Before-and-after change data:
↓
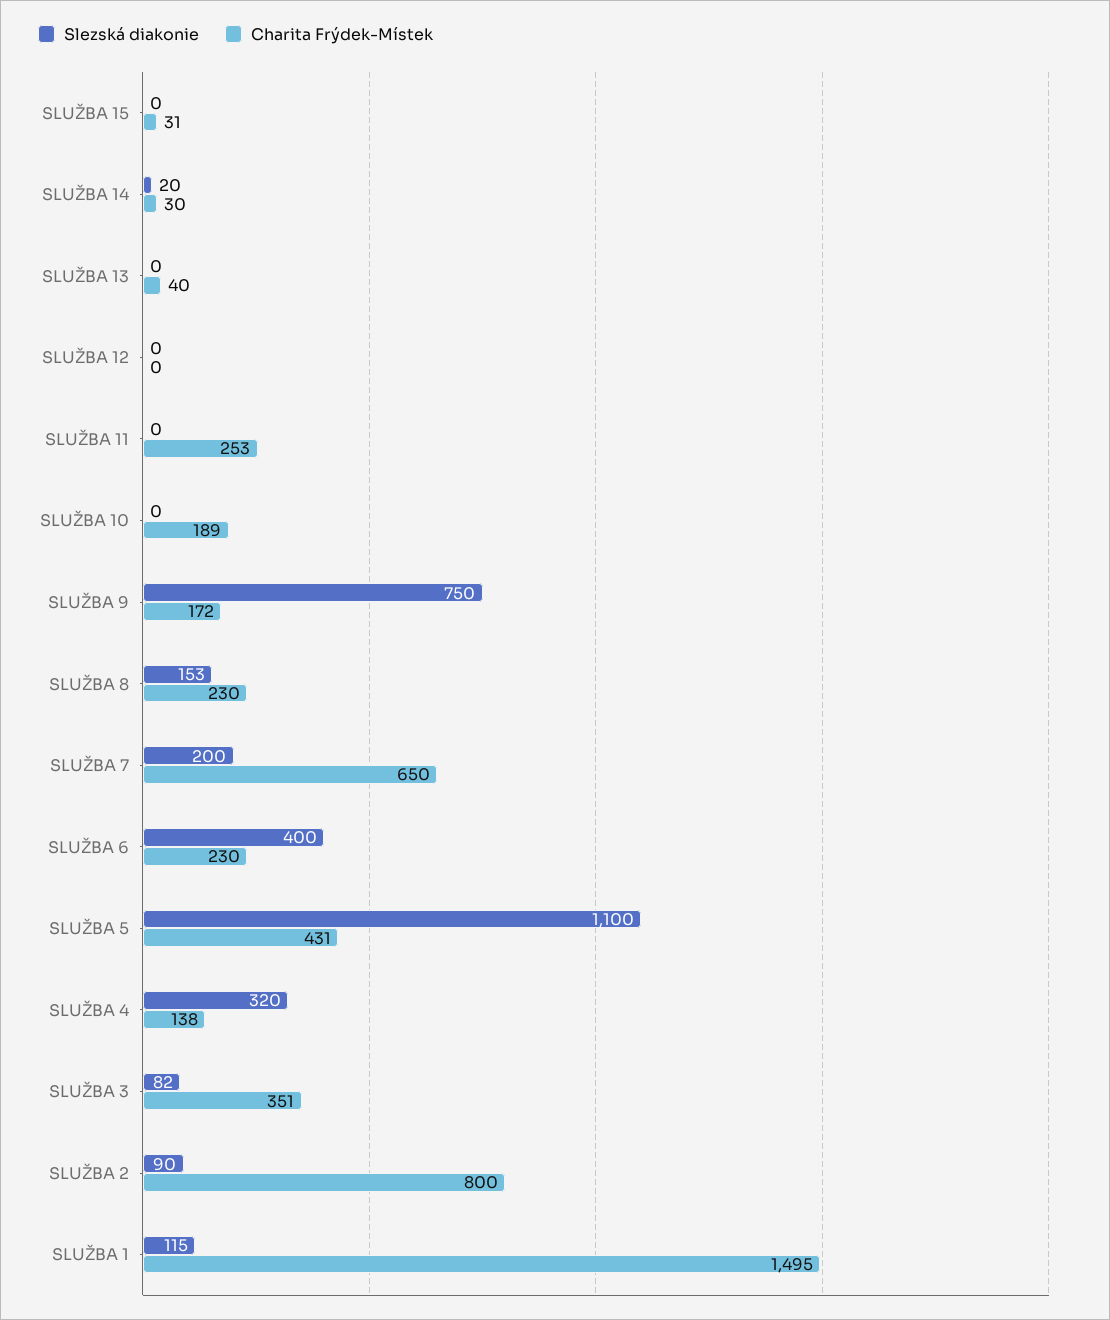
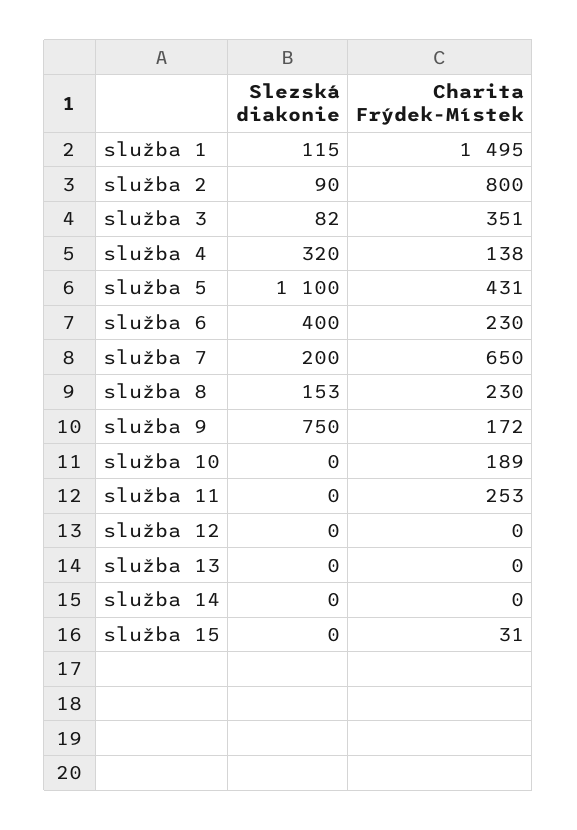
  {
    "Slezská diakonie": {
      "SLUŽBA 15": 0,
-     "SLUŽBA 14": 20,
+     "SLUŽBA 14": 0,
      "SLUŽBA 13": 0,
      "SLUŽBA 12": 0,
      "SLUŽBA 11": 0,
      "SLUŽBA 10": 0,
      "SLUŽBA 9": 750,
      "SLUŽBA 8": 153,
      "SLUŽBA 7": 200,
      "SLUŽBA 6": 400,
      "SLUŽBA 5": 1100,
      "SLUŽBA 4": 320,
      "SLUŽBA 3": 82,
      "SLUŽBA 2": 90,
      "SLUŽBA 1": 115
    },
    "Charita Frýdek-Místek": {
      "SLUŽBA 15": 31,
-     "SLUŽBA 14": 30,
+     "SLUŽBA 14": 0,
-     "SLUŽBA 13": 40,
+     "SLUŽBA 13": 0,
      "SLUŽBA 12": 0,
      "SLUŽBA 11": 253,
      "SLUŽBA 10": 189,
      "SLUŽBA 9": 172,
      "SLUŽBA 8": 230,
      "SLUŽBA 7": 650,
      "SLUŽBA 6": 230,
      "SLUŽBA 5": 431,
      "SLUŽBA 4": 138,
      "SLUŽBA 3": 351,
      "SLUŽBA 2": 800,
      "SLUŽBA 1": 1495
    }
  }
↑
What is needed: Repeat each record exactly as shown above, dropping all images.

Output:
  {
    "Slezská diakonie": {
      "SLUŽBA 15": 0,
-     "SLUŽBA 14": 20,
+     "SLUŽBA 14": 0,
      "SLUŽBA 13": 0,
      "SLUŽBA 12": 0,
      "SLUŽBA 11": 0,
      "SLUŽBA 10": 0,
      "SLUŽBA 9": 750,
      "SLUŽBA 8": 153,
      "SLUŽBA 7": 200,
      "SLUŽBA 6": 400,
      "SLUŽBA 5": 1100,
      "SLUŽBA 4": 320,
      "SLUŽBA 3": 82,
      "SLUŽBA 2": 90,
      "SLUŽBA 1": 115
    },
    "Charita Frýdek-Místek": {
      "SLUŽBA 15": 31,
-     "SLUŽBA 14": 30,
+     "SLUŽBA 14": 0,
-     "SLUŽBA 13": 40,
+     "SLUŽBA 13": 0,
      "SLUŽBA 12": 0,
      "SLUŽBA 11": 253,
      "SLUŽBA 10": 189,
      "SLUŽBA 9": 172,
      "SLUŽBA 8": 230,
      "SLUŽBA 7": 650,
      "SLUŽBA 6": 230,
      "SLUŽBA 5": 431,
      "SLUŽBA 4": 138,
      "SLUŽBA 3": 351,
      "SLUŽBA 2": 800,
      "SLUŽBA 1": 1495
    }
  }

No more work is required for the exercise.